-- Start of AVAILABLE RECORDS --
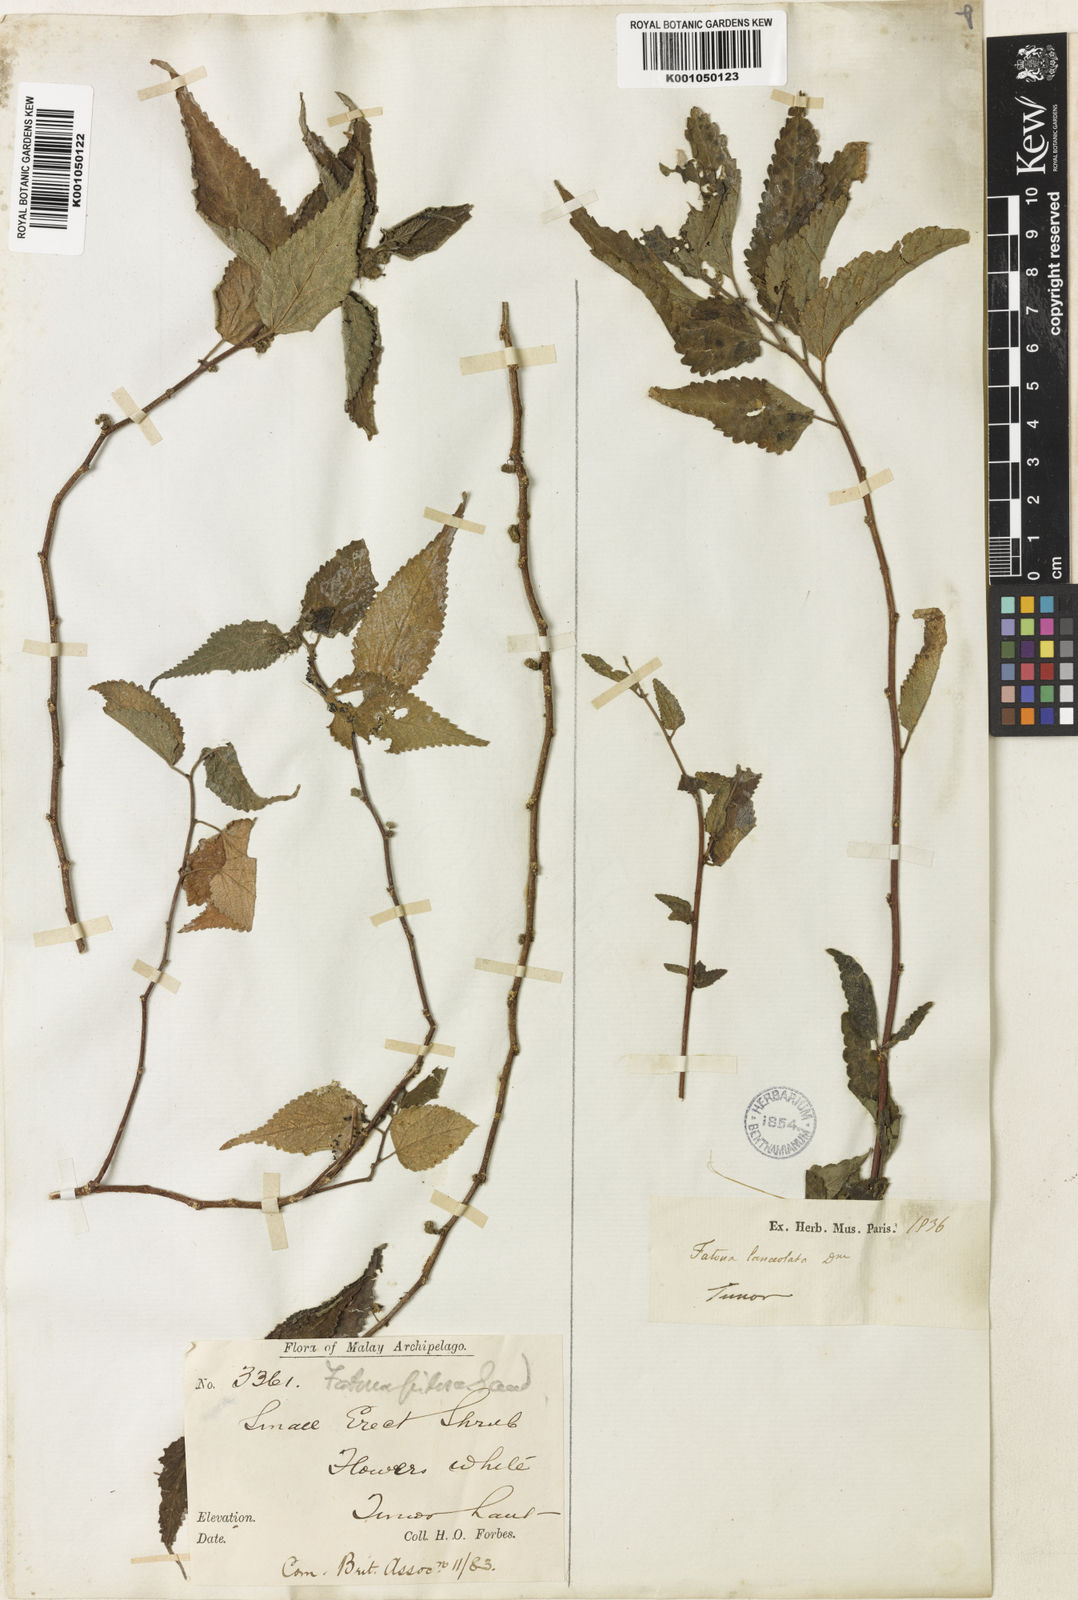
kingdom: Plantae
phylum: Tracheophyta
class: Magnoliopsida
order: Rosales
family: Moraceae
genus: Fatoua
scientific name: Fatoua villosa
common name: Hairy crabweed
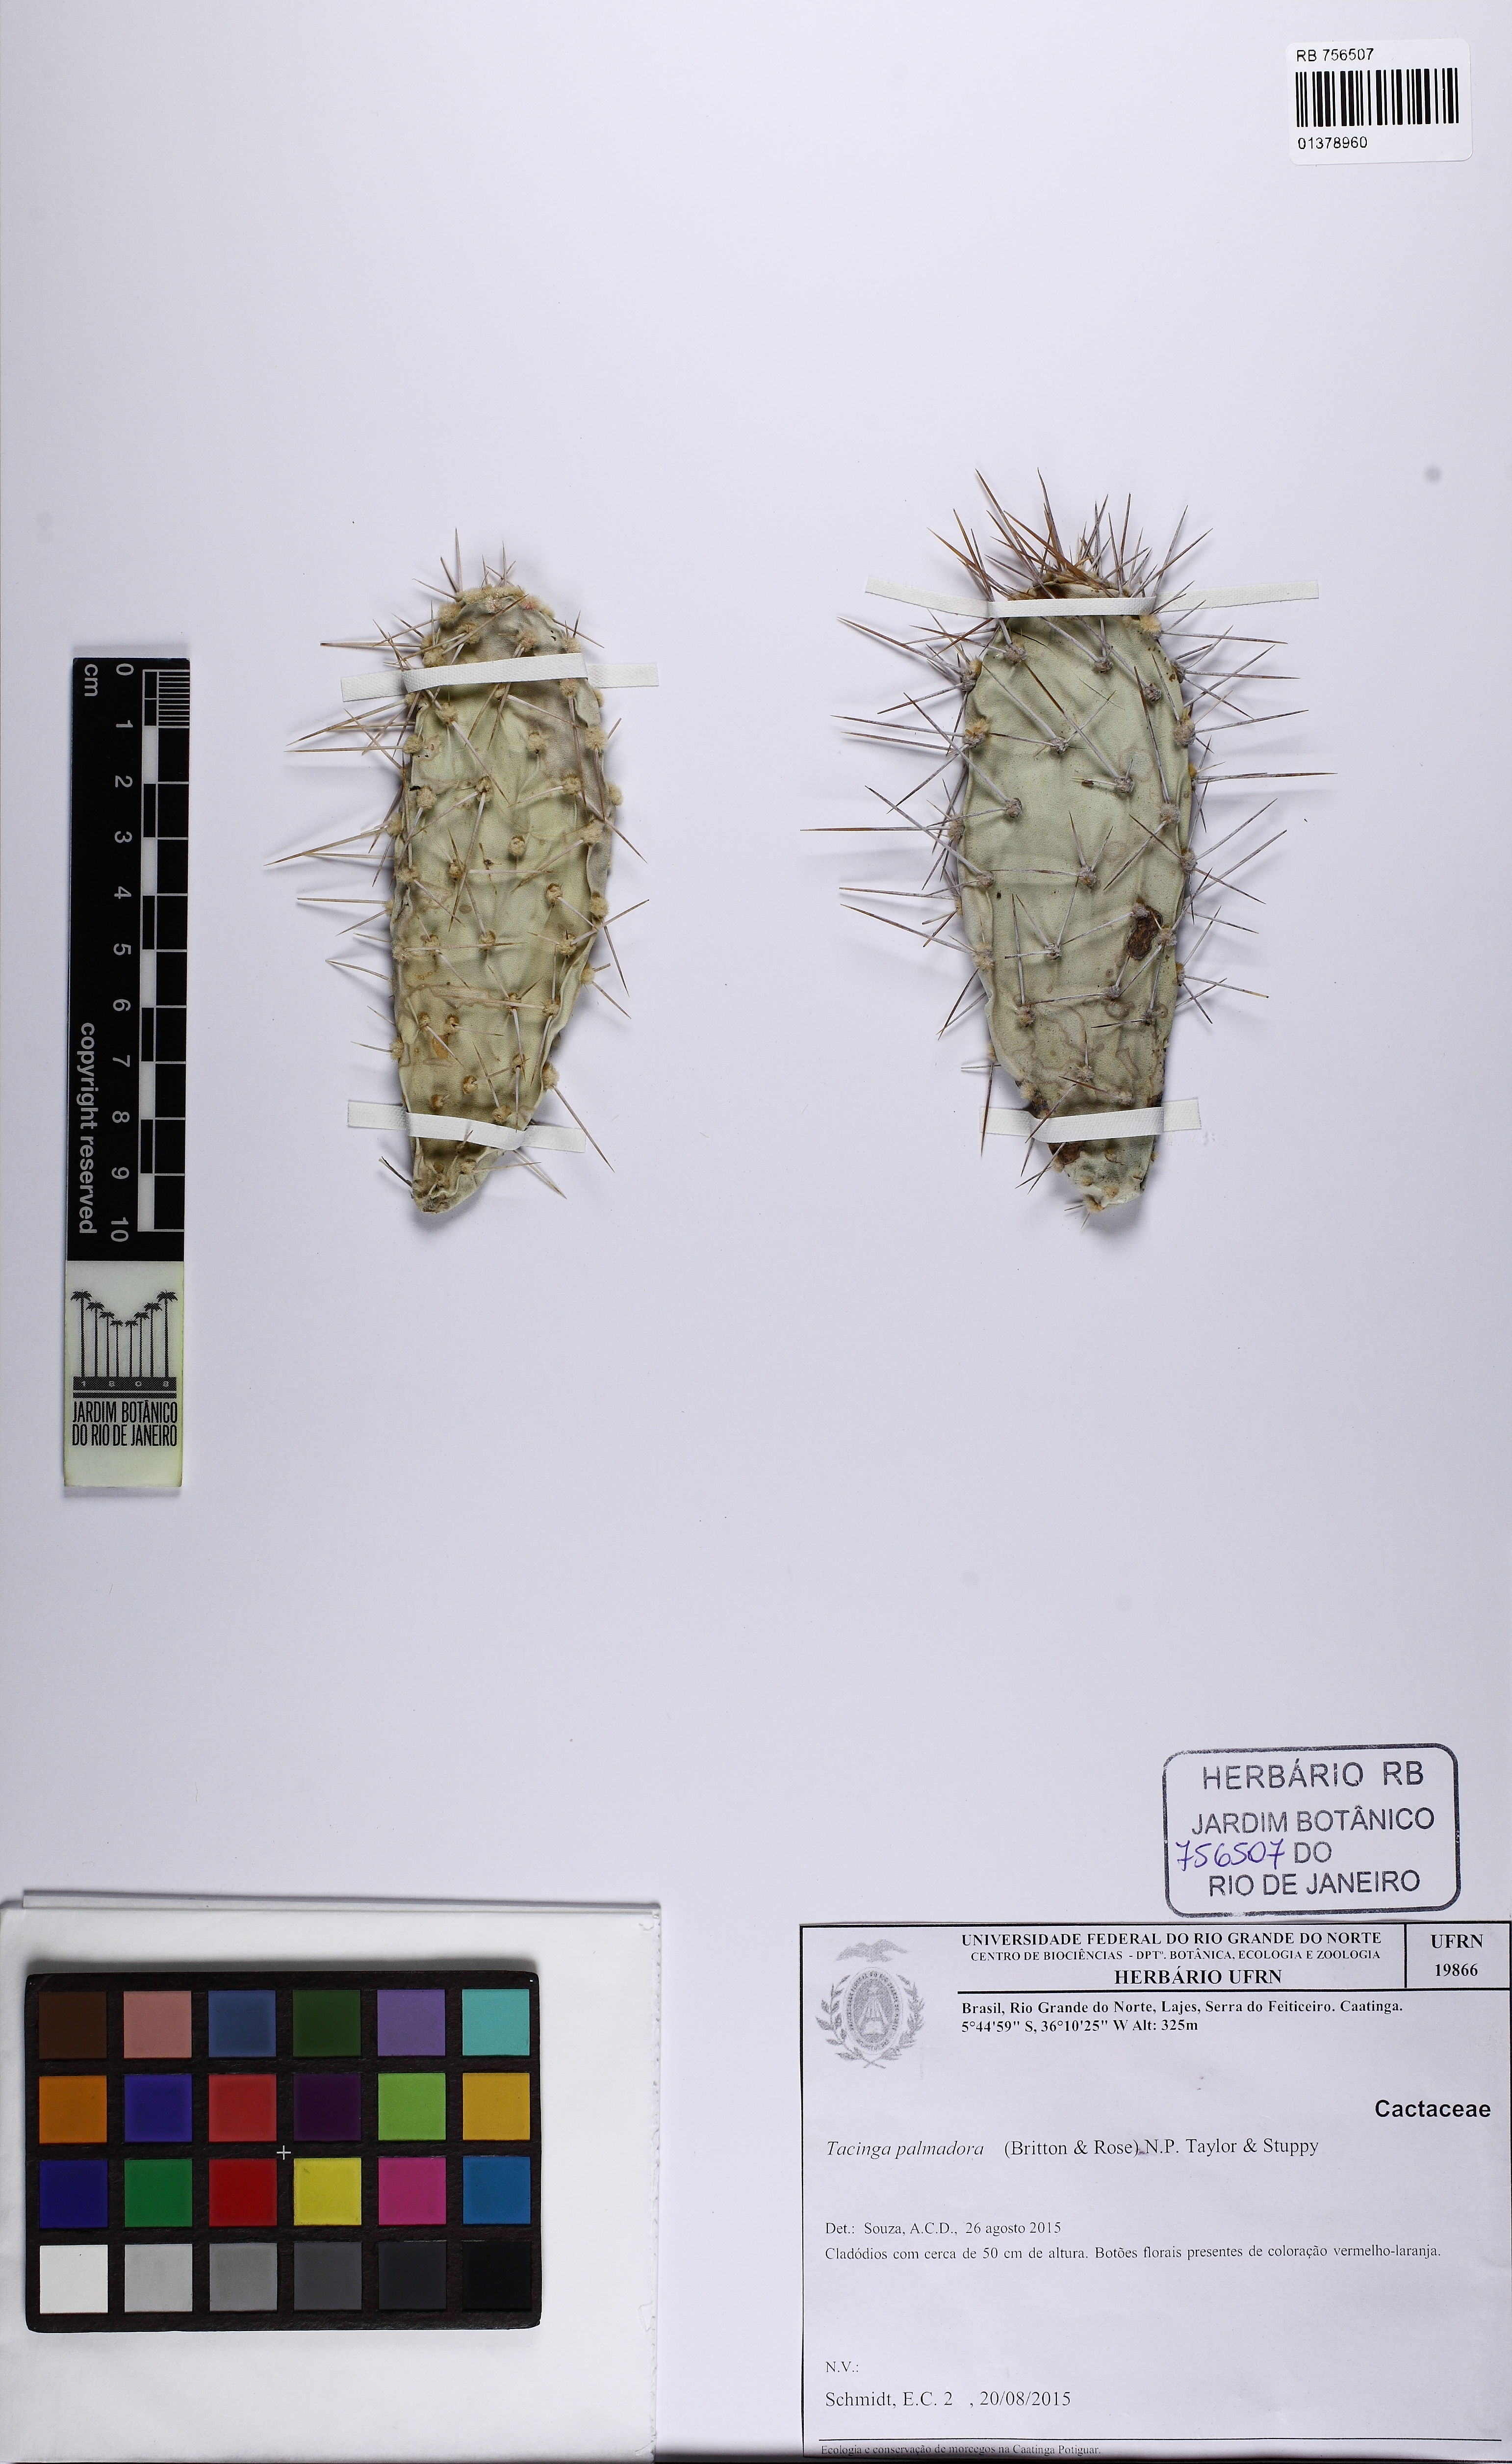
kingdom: Plantae
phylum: Tracheophyta
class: Magnoliopsida
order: Caryophyllales
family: Cactaceae
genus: Tacinga
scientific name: Tacinga palmadora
-- End of AVAILABLE RECORDS --
# STATED PROBLEM
Reproduce every line of text in the records above exactly, omitting the pictures.

# CORRECT RESPONSE
kingdom: Plantae
phylum: Tracheophyta
class: Magnoliopsida
order: Rosales
family: Moraceae
genus: Fatoua
scientific name: Fatoua villosa
common name: Hairy crabweed
kingdom: Plantae
phylum: Tracheophyta
class: Magnoliopsida
order: Caryophyllales
family: Cactaceae
genus: Tacinga
scientific name: Tacinga palmadora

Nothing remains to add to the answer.